• [Exercise description]: Starting at the beginning of the material and ending at the line containing "I honest just", rewrite the text with "behaviors" swapped for "habits" and nothing else altered. Leave the pictures out of your answer.
++++ Material supplied ++++
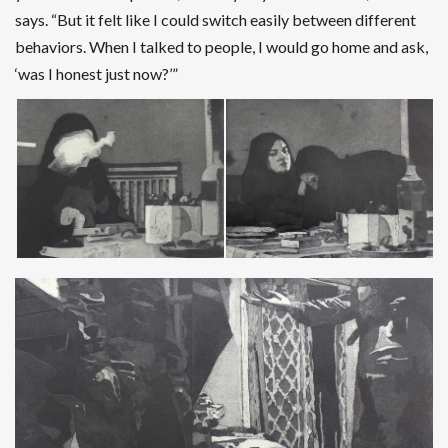
says.
“But it felt like I could switch easily between different
behaviors. When I talked to people, I would go home and ask,
‘was I honest just now?’”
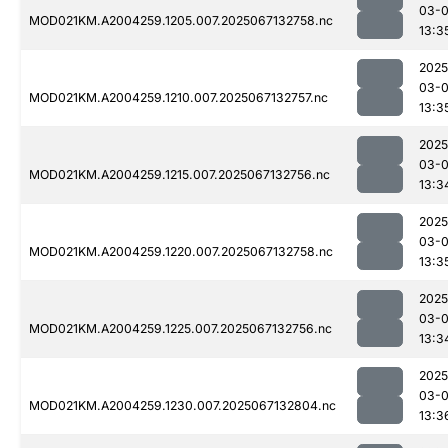
03-
MOD021KM.A2004259.1205.007.2025067132758.nc
13:3
2025
03-
MOD021KM.A2004259.1210.007.2025067132757.nc
13:3
2025
03-
MOD021KM.A2004259.1215.007.2025067132756.nc
13:3
2025
03-
MOD021KM.A2004259.1220.007.2025067132758.nc
13:3
2025
03-
MOD021KM.A2004259.1225.007.2025067132756.nc
13:3
2025
03-
MOD021KM.A2004259.1230.007.2025067132804.nc
13:3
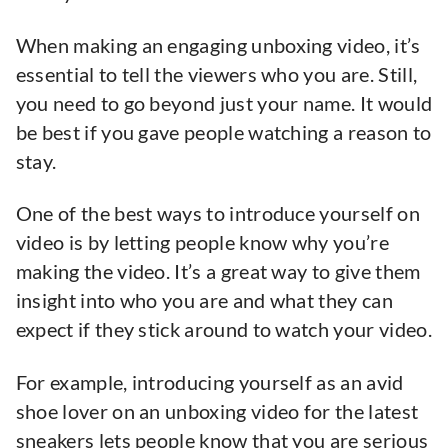
When making an engaging unboxing video, it’s
essential to tell the viewers who you are. Still,
you need to go beyond just your name. It would
be best if you gave people watching a reason to
stay.
One of the best ways to introduce yourself on
video is by letting people know why you’re
making the video. It’s a great way to give them
insight into who you are and what they can
expect if they stick around to watch your video.
For example, introducing yourself as an avid
shoe lover on an unboxing video for the latest
sneakers lets people know that you are serious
++++
• [Output for this exercise]:
says.
“But it felt like I could switch easily between different
habits. When I talked to people, I would go home and ask,
‘was I honest just now?’”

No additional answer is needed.